The views of European housing finance experts
The experts who supported the third set of ideas for the organisation of housing finance policy in Russia were German legal and financial specialists (representatives of the Association of Mortgage Banks) and their Russian colleagues from the legal and banking professions. They characterised themselves as representatives of the European model of housing finance (see ECBC, 2008: 52), which provided a paradigmatic alternative to the views shared by Gosstroy.
Position within the policy sub-system
While the IUE worked with Gosstroy, the European mortgage finance specialists cooperated with the State Duma and specifically its deputies with connections to the corporate interests of Russia's medium-size banks. Using European ideas, the banks aimed to raise greater volumes of funding for their mortgage operations. In the Duma, these experts worked with the Committee for Property, Privatisation and Economic Activity, the Committee for Credit Organisations and Financial Markets and the Commission for Mortgage Lending. Among Duma deputies who shared the European ideas were Ivan Grachev, Anatoliy Aksakov and a number of their advisors (Aksakov, 2009a, b; Mezhdunarodnaya, 2000). These actors were connected to the Association of Regional Banks of Russia (Assotsiatsiya, 2009). The legislators and advisors associated with this group from the late 1990s had participated in the development of a number of major legislative acts regulating the Russian banking system, including the Law on Mortgage Securities (Russian finance expert, 2009; Russian banker, 2009; International finance expert, 2009).

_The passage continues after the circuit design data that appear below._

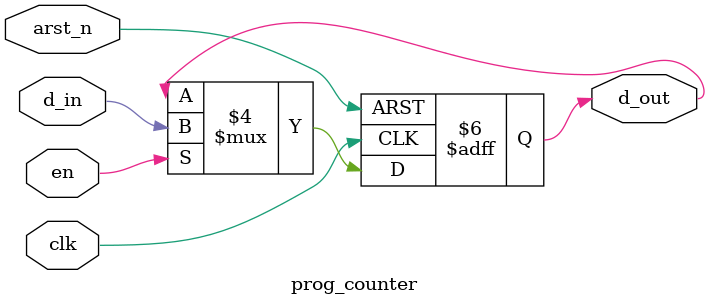
<source format=v>
`timescale 1ns/1ps

module prog_counter #(parameter WIDTH = 1)(d_in, d_out, clk, arst_n, en);

input [WIDTH-1:0] d_in;
input clk, arst_n;
input en;

output reg [WIDTH-1:0] d_out;

always @(posedge clk or negedge arst_n) begin
	if(!arst_n) d_out <= 0;
	else if(en)
		d_out <= d_in;
	else
		d_out <= d_out;
end
endmodule

</source>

Due to the connections these specialists had to the parliament, they could not be classified as 'outsiders' to the policy process. They therefore represented what policy literature (e.g. Sabatier and Weible, 2007) would term a different 'advocacy coalition' within the housing policy sub-system. They had, however, at their disposal lesser resources compared to Gosstroy and its advisors. Moreover, German financial and legal experts and their Russian colleagues began to be involved in the policy of housing finance only from 1997. The beginning of this involvement was related to developments in an adjacent policy domain: the elaboration of the Russian Civil Code, in which the European experts participated from the early 1990s (International finance expert, 2009).
German and Dutch legal advisors worked with a group of Russian civil law experts including such prominent representatives of Russian legal academia as Professors A.L. Makovsky and Ya.A. Sukhanov (Makovskiy, 2008; Medvedev et al., 2007; Makovskiy, 2006). This collaboration was supported by the German Foundation for International Legal Cooperation (IRZ, 2008). Once the first two parts of the Code were adopted, their provisions had to be elaborated by specialised laws, one of which was the Law on Mortgages. Thus, German legal and financial experts entered the issue area of housing finance in the second half of the 1990s.